==== Data extract ====

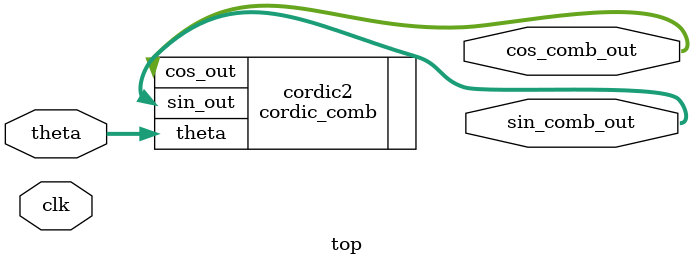
<source format=v>
module top (
    input wire clk,
    input wire signed [31:0] theta,
    output wire signed [31:0] cos_comb_out,
    output wire signed [31:0] sin_comb_out
);

    cordic_comb cordic2(.theta(theta),
                        .cos_out(cos_comb_out),
                        .sin_out(sin_comb_out));

endmodule

</source>
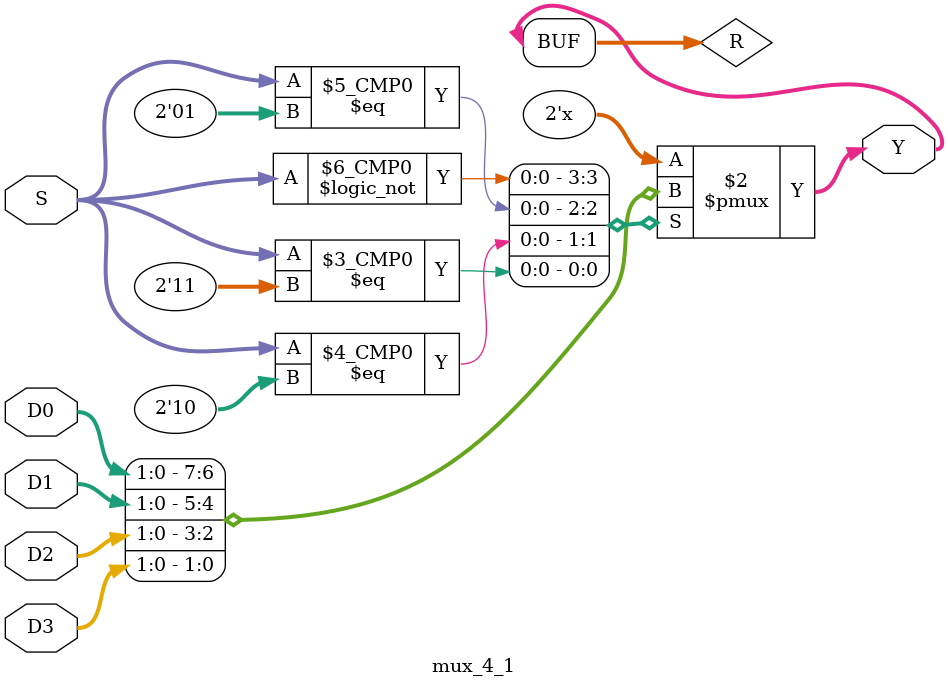
<source format=v>
module mux_4_1 (D3, D2, D1, D0, S, Y);

input [1:0] D3, D2, D1, D0, S;
output [1:0] Y;
reg [1:0] R;

always @(*) begin
   case (S)
    2'b00 : R = D0;
    2'b01 : R = D1;
    2'b10 : R = D2;
    2'b11 : R = D3;
    default : R = 2'b00;
endcase 
end

assign Y = R;

endmodule
</source>
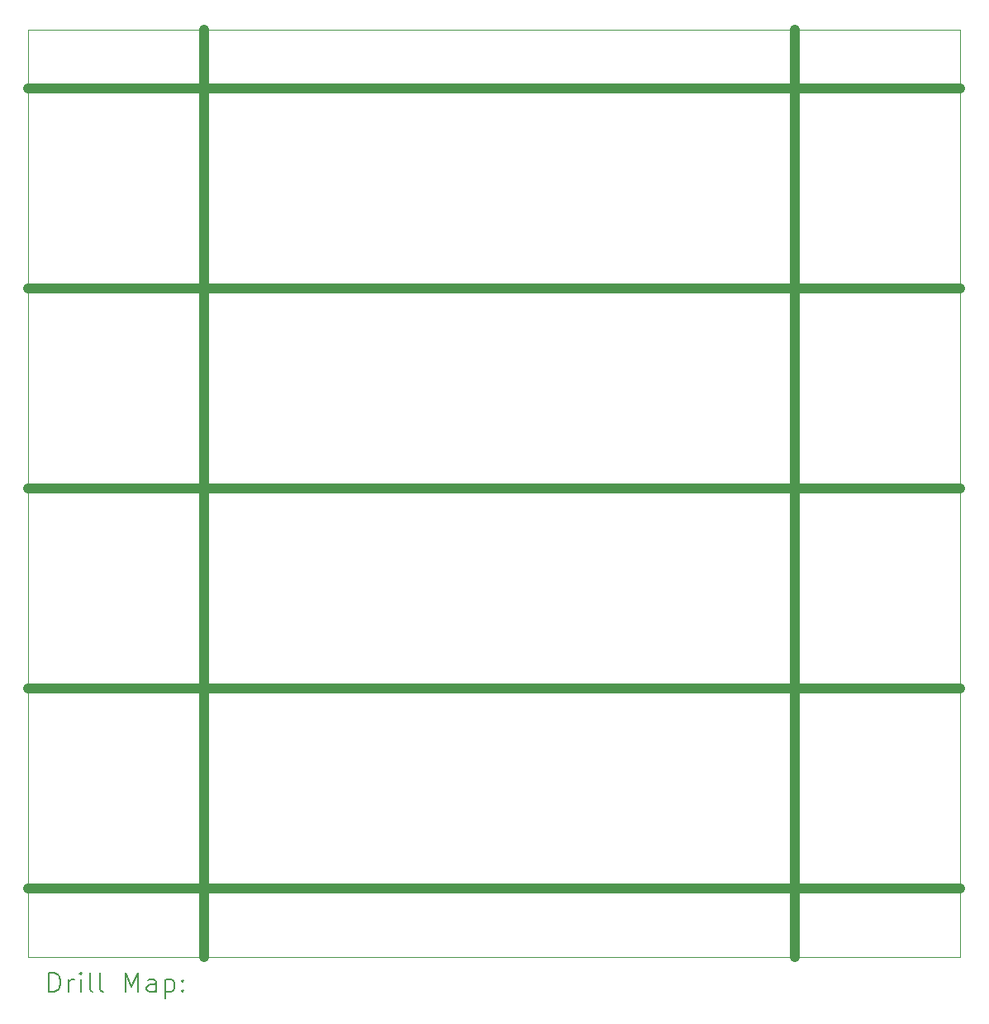
<source format=gbr>
%TF.GenerationSoftware,KiCad,Pcbnew,7.0.5*%
%TF.CreationDate,2023-11-06T22:38:09+10:00*%
%TF.ProjectId,TallyLight_Panel,54616c6c-794c-4696-9768-745f50616e65,rev?*%
%TF.SameCoordinates,Original*%
%TF.FileFunction,Drillmap*%
%TF.FilePolarity,Positive*%
%FSLAX45Y45*%
G04 Gerber Fmt 4.5, Leading zero omitted, Abs format (unit mm)*
G04 Created by KiCad (PCBNEW 7.0.5) date 2023-11-06 22:38:09*
%MOMM*%
%LPD*%
G01*
G04 APERTURE LIST*
%ADD10C,1.000000*%
%ADD11C,0.100000*%
%ADD12C,0.200000*%
G04 APERTURE END LIST*
D10*
X14600000Y-14100000D02*
X14600000Y-4600000D01*
X8550000Y-14100000D02*
X8550000Y-4600000D01*
X6750000Y-13400000D02*
X16300000Y-13400000D01*
X6750000Y-5200000D02*
X16300000Y-5200000D01*
D11*
X6750000Y-4600000D02*
X16300000Y-4600000D01*
X16300000Y-14100000D01*
X6750000Y-14100000D01*
X6750000Y-4600000D01*
D10*
X6750000Y-11350000D02*
X16300000Y-11350000D01*
X6750000Y-9300000D02*
X16300000Y-9300000D01*
X6750000Y-7250000D02*
X16300000Y-7250000D01*
D12*
X6960777Y-14461484D02*
X6960777Y-14261484D01*
X6960777Y-14261484D02*
X7008396Y-14261484D01*
X7008396Y-14261484D02*
X7036967Y-14271008D01*
X7036967Y-14271008D02*
X7056015Y-14290055D01*
X7056015Y-14290055D02*
X7065539Y-14309103D01*
X7065539Y-14309103D02*
X7075062Y-14347198D01*
X7075062Y-14347198D02*
X7075062Y-14375769D01*
X7075062Y-14375769D02*
X7065539Y-14413865D01*
X7065539Y-14413865D02*
X7056015Y-14432912D01*
X7056015Y-14432912D02*
X7036967Y-14451960D01*
X7036967Y-14451960D02*
X7008396Y-14461484D01*
X7008396Y-14461484D02*
X6960777Y-14461484D01*
X7160777Y-14461484D02*
X7160777Y-14328150D01*
X7160777Y-14366246D02*
X7170301Y-14347198D01*
X7170301Y-14347198D02*
X7179824Y-14337674D01*
X7179824Y-14337674D02*
X7198872Y-14328150D01*
X7198872Y-14328150D02*
X7217920Y-14328150D01*
X7284586Y-14461484D02*
X7284586Y-14328150D01*
X7284586Y-14261484D02*
X7275062Y-14271008D01*
X7275062Y-14271008D02*
X7284586Y-14280531D01*
X7284586Y-14280531D02*
X7294110Y-14271008D01*
X7294110Y-14271008D02*
X7284586Y-14261484D01*
X7284586Y-14261484D02*
X7284586Y-14280531D01*
X7408396Y-14461484D02*
X7389348Y-14451960D01*
X7389348Y-14451960D02*
X7379824Y-14432912D01*
X7379824Y-14432912D02*
X7379824Y-14261484D01*
X7513158Y-14461484D02*
X7494110Y-14451960D01*
X7494110Y-14451960D02*
X7484586Y-14432912D01*
X7484586Y-14432912D02*
X7484586Y-14261484D01*
X7741729Y-14461484D02*
X7741729Y-14261484D01*
X7741729Y-14261484D02*
X7808396Y-14404341D01*
X7808396Y-14404341D02*
X7875062Y-14261484D01*
X7875062Y-14261484D02*
X7875062Y-14461484D01*
X8056015Y-14461484D02*
X8056015Y-14356722D01*
X8056015Y-14356722D02*
X8046491Y-14337674D01*
X8046491Y-14337674D02*
X8027443Y-14328150D01*
X8027443Y-14328150D02*
X7989348Y-14328150D01*
X7989348Y-14328150D02*
X7970301Y-14337674D01*
X8056015Y-14451960D02*
X8036967Y-14461484D01*
X8036967Y-14461484D02*
X7989348Y-14461484D01*
X7989348Y-14461484D02*
X7970301Y-14451960D01*
X7970301Y-14451960D02*
X7960777Y-14432912D01*
X7960777Y-14432912D02*
X7960777Y-14413865D01*
X7960777Y-14413865D02*
X7970301Y-14394817D01*
X7970301Y-14394817D02*
X7989348Y-14385293D01*
X7989348Y-14385293D02*
X8036967Y-14385293D01*
X8036967Y-14385293D02*
X8056015Y-14375769D01*
X8151253Y-14328150D02*
X8151253Y-14528150D01*
X8151253Y-14337674D02*
X8170301Y-14328150D01*
X8170301Y-14328150D02*
X8208396Y-14328150D01*
X8208396Y-14328150D02*
X8227443Y-14337674D01*
X8227443Y-14337674D02*
X8236967Y-14347198D01*
X8236967Y-14347198D02*
X8246491Y-14366246D01*
X8246491Y-14366246D02*
X8246491Y-14423388D01*
X8246491Y-14423388D02*
X8236967Y-14442436D01*
X8236967Y-14442436D02*
X8227443Y-14451960D01*
X8227443Y-14451960D02*
X8208396Y-14461484D01*
X8208396Y-14461484D02*
X8170301Y-14461484D01*
X8170301Y-14461484D02*
X8151253Y-14451960D01*
X8332205Y-14442436D02*
X8341729Y-14451960D01*
X8341729Y-14451960D02*
X8332205Y-14461484D01*
X8332205Y-14461484D02*
X8322682Y-14451960D01*
X8322682Y-14451960D02*
X8332205Y-14442436D01*
X8332205Y-14442436D02*
X8332205Y-14461484D01*
X8332205Y-14337674D02*
X8341729Y-14347198D01*
X8341729Y-14347198D02*
X8332205Y-14356722D01*
X8332205Y-14356722D02*
X8322682Y-14347198D01*
X8322682Y-14347198D02*
X8332205Y-14337674D01*
X8332205Y-14337674D02*
X8332205Y-14356722D01*
M02*

</source>
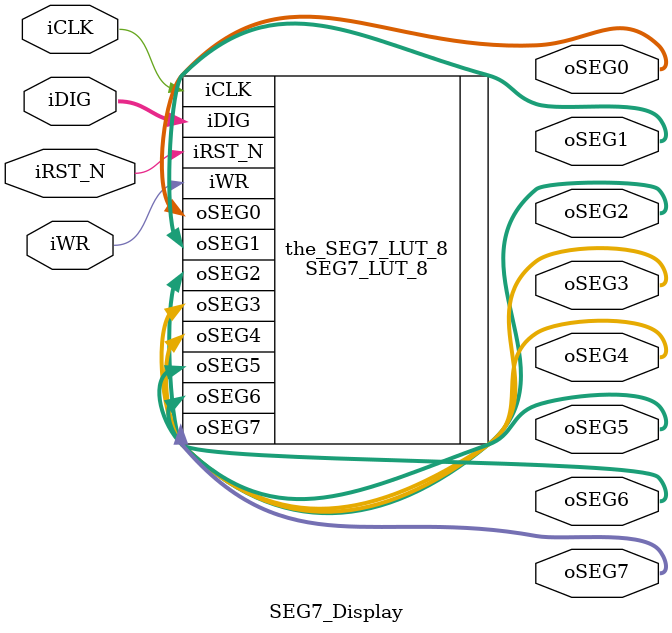
<source format=v>

`timescale 1ns / 100ps
// synthesis translate_on
module SEG7_Display (
                      // inputs:
                       iCLK,
                       iDIG,
                       iRST_N,
                       iWR,

                      // outputs:
                       oSEG0,
                       oSEG1,
                       oSEG2,
                       oSEG3,
                       oSEG4,
                       oSEG5,
                       oSEG6,
                       oSEG7
                    );

  output  [  6: 0] oSEG0;
  output  [  6: 0] oSEG1;
  output  [  6: 0] oSEG2;
  output  [  6: 0] oSEG3;
  output  [  6: 0] oSEG4;
  output  [  6: 0] oSEG5;
  output  [  6: 0] oSEG6;
  output  [  6: 0] oSEG7;
  input            iCLK;
  input   [ 31: 0] iDIG;
  input            iRST_N;
  input            iWR;

  wire    [  6: 0] oSEG0;
  wire    [  6: 0] oSEG1;
  wire    [  6: 0] oSEG2;
  wire    [  6: 0] oSEG3;
  wire    [  6: 0] oSEG4;
  wire    [  6: 0] oSEG5;
  wire    [  6: 0] oSEG6;
  wire    [  6: 0] oSEG7;
  SEG7_LUT_8 the_SEG7_LUT_8
    (
      .iCLK   (iCLK),
      .iDIG   (iDIG),
      .iRST_N (iRST_N),
      .iWR    (iWR),
      .oSEG0  (oSEG0),
      .oSEG1  (oSEG1),
      .oSEG2  (oSEG2),
      .oSEG3  (oSEG3),
      .oSEG4  (oSEG4),
      .oSEG5  (oSEG5),
      .oSEG6  (oSEG6),
      .oSEG7  (oSEG7)
    );



endmodule


</source>
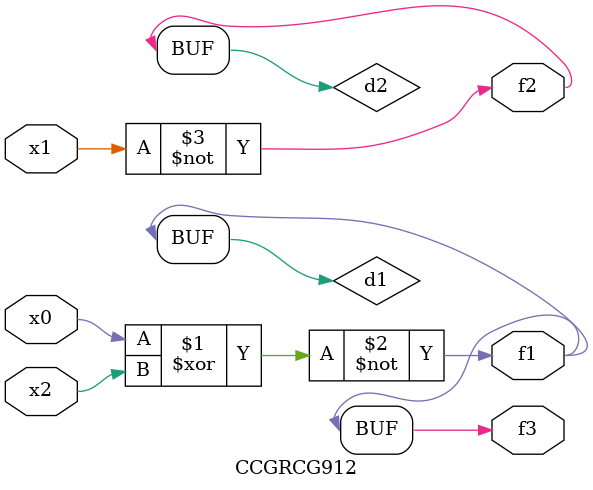
<source format=v>
module CCGRCG912(
	input x0, x1, x2,
	output f1, f2, f3
);

	wire d1, d2, d3;

	xnor (d1, x0, x2);
	nand (d2, x1);
	nor (d3, x1, x2);
	assign f1 = d1;
	assign f2 = d2;
	assign f3 = d1;
endmodule

</source>
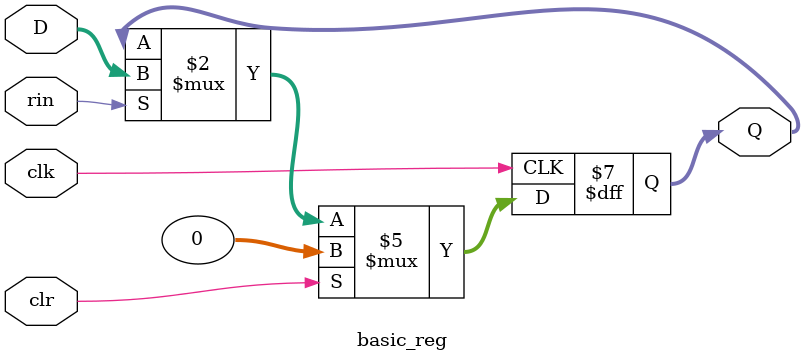
<source format=v>
module basic_reg(clr, clk, rin, D, Q);
	input wire clr, clk, rin;
	input wire [31:0]D;
	output reg [31:0]Q;

	
	always @(posedge clk) begin
		if (clr)
			Q <= 0;
		else if (rin)
			Q <= D;
	end
endmodule
	
	
</source>
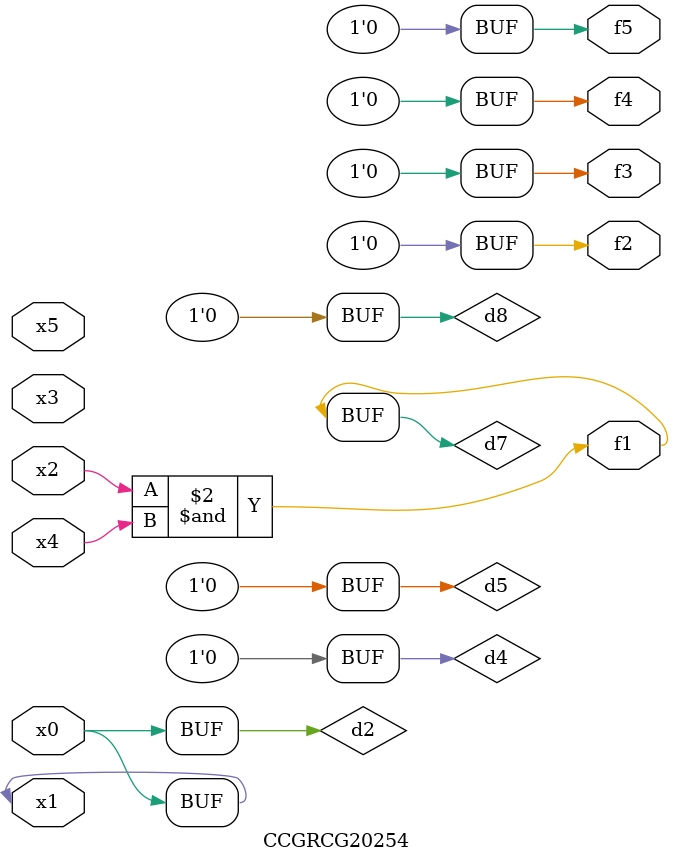
<source format=v>
module CCGRCG20254(
	input x0, x1, x2, x3, x4, x5,
	output f1, f2, f3, f4, f5
);

	wire d1, d2, d3, d4, d5, d6, d7, d8, d9;

	nand (d1, x1);
	buf (d2, x0, x1);
	nand (d3, x2, x4);
	and (d4, d1, d2);
	and (d5, d1, d2);
	nand (d6, d1, d3);
	not (d7, d3);
	xor (d8, d5);
	nor (d9, d5, d6);
	assign f1 = d7;
	assign f2 = d8;
	assign f3 = d8;
	assign f4 = d8;
	assign f5 = d8;
endmodule

</source>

====

Job item — Would you output only the span of the records above that opens with the line containing "1ns / 100ps" and closes with the line containing "assign f5 = d8;", ends included and pictures dropped?

Response to this exercise —
`timescale 1ns / 100ps
// synthesis translate_on
module SEG7_Display (
                      // inputs:
                       iCLK,
                       iDIG,
                       iRST_N,
                       iWR,

                      // outputs:
                       oSEG0,
                       oSEG1,
                       oSEG2,
                       oSEG3,
                       oSEG4,
                       oSEG5,
                       oSEG6,
                       oSEG7
                    );

  output  [  6: 0] oSEG0;
  output  [  6: 0] oSEG1;
  output  [  6: 0] oSEG2;
  output  [  6: 0] oSEG3;
  output  [  6: 0] oSEG4;
  output  [  6: 0] oSEG5;
  output  [  6: 0] oSEG6;
  output  [  6: 0] oSEG7;
  input            iCLK;
  input   [ 31: 0] iDIG;
  input            iRST_N;
  input            iWR;

  wire    [  6: 0] oSEG0;
  wire    [  6: 0] oSEG1;
  wire    [  6: 0] oSEG2;
  wire    [  6: 0] oSEG3;
  wire    [  6: 0] oSEG4;
  wire    [  6: 0] oSEG5;
  wire    [  6: 0] oSEG6;
  wire    [  6: 0] oSEG7;
  SEG7_LUT_8 the_SEG7_LUT_8
    (
      .iCLK   (iCLK),
      .iDIG   (iDIG),
      .iRST_N (iRST_N),
      .iWR    (iWR),
      .oSEG0  (oSEG0),
      .oSEG1  (oSEG1),
      .oSEG2  (oSEG2),
      .oSEG3  (oSEG3),
      .oSEG4  (oSEG4),
      .oSEG5  (oSEG5),
      .oSEG6  (oSEG6),
      .oSEG7  (oSEG7)
    );



endmodule


</source>
<source format=v>
module CCGRCG912(
	input x0, x1, x2,
	output f1, f2, f3
);

	wire d1, d2, d3;

	xnor (d1, x0, x2);
	nand (d2, x1);
	nor (d3, x1, x2);
	assign f1 = d1;
	assign f2 = d2;
	assign f3 = d1;
endmodule

</source>
<source format=v>
module basic_reg(clr, clk, rin, D, Q);
	input wire clr, clk, rin;
	input wire [31:0]D;
	output reg [31:0]Q;

	
	always @(posedge clk) begin
		if (clr)
			Q <= 0;
		else if (rin)
			Q <= D;
	end
endmodule
	
	
</source>
<source format=v>
module CCGRCG20254(
	input x0, x1, x2, x3, x4, x5,
	output f1, f2, f3, f4, f5
);

	wire d1, d2, d3, d4, d5, d6, d7, d8, d9;

	nand (d1, x1);
	buf (d2, x0, x1);
	nand (d3, x2, x4);
	and (d4, d1, d2);
	and (d5, d1, d2);
	nand (d6, d1, d3);
	not (d7, d3);
	xor (d8, d5);
	nor (d9, d5, d6);
	assign f1 = d7;
	assign f2 = d8;
	assign f3 = d8;
	assign f4 = d8;
	assign f5 = d8;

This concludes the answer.